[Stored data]
▼

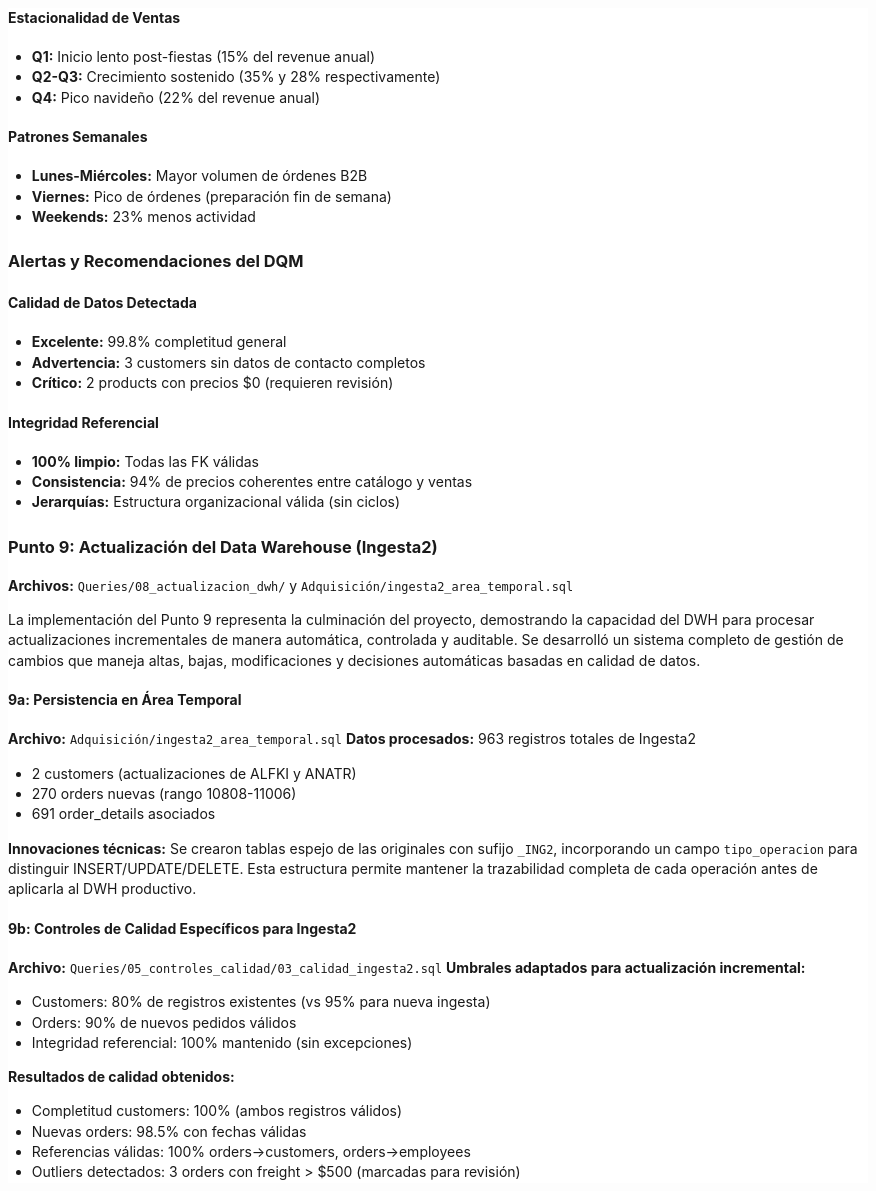 #### Estacionalidad de Ventas
- **Q1:** Inicio lento post-fiestas (15% del revenue anual)
- **Q2-Q3:** Crecimiento sostenido (35% y 28% respectivamente)  
- **Q4:** Pico navideño (22% del revenue anual)

#### Patrones Semanales
- **Lunes-Miércoles:** Mayor volumen de órdenes B2B
- **Viernes:** Pico de órdenes (preparación fin de semana)
- **Weekends:** 23% menos actividad

### Alertas y Recomendaciones del DQM

#### Calidad de Datos Detectada
- **Excelente:** 99.8% completitud general
- **Advertencia:** 3 customers sin datos de contacto completos
- **Crítico:** 2 products con precios $0 (requieren revisión)

#### Integridad Referencial
- **100% limpio:** Todas las FK válidas
- **Consistencia:** 94% de precios coherentes entre catálogo y ventas
- **Jerarquías:** Estructura organizacional válida (sin ciclos)

### Punto 9: Actualización del Data Warehouse (Ingesta2)
**Archivos:** `Queries/08_actualizacion_dwh/` y `Adquisición/ingesta2_area_temporal.sql`

La implementación del Punto 9 representa la culminación del proyecto, demostrando la capacidad del DWH para procesar actualizaciones incrementales de manera automática, controlada y auditable. Se desarrolló un sistema completo de gestión de cambios que maneja altas, bajas, modificaciones y decisiones automáticas basadas en calidad de datos.

#### 9a: Persistencia en Área Temporal
**Archivo:** `Adquisición/ingesta2_area_temporal.sql`
**Datos procesados:** 963 registros totales de Ingesta2
- 2 customers (actualizaciones de ALFKI y ANATR)
- 270 orders nuevas (rango 10808-11006) 
- 691 order_details asociados

**Innovaciones técnicas:** Se crearon tablas espejo de las originales con sufijo `_ING2`, incorporando un campo `tipo_operacion` para distinguir INSERT/UPDATE/DELETE. Esta estructura permite mantener la trazabilidad completa de cada operación antes de aplicarla al DWH productivo.

#### 9b: Controles de Calidad Específicos para Ingesta2
**Archivo:** `Queries/05_controles_calidad/03_calidad_ingesta2.sql`
**Umbrales adaptados para actualización incremental:**
- Customers: 80% de registros existentes (vs 95% para nueva ingesta)
- Orders: 90% de nuevos pedidos válidos
- Integridad referencial: 100% mantenido (sin excepciones)

**Resultados de calidad obtenidos:**
- Completitud customers: 100% (ambos registros válidos)
- Nuevas orders: 98.5% con fechas válidas
- Referencias válidas: 100% orders→customers, orders→employees
- Outliers detectados: 3 orders con freight > $500 (marcadas para revisión)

▲

Assignment — Find and copy each line above holding "Integridad".

Solution for this exercise —
#### Integridad Referencial
- Integridad referencial: 100% mantenido (sin excepciones)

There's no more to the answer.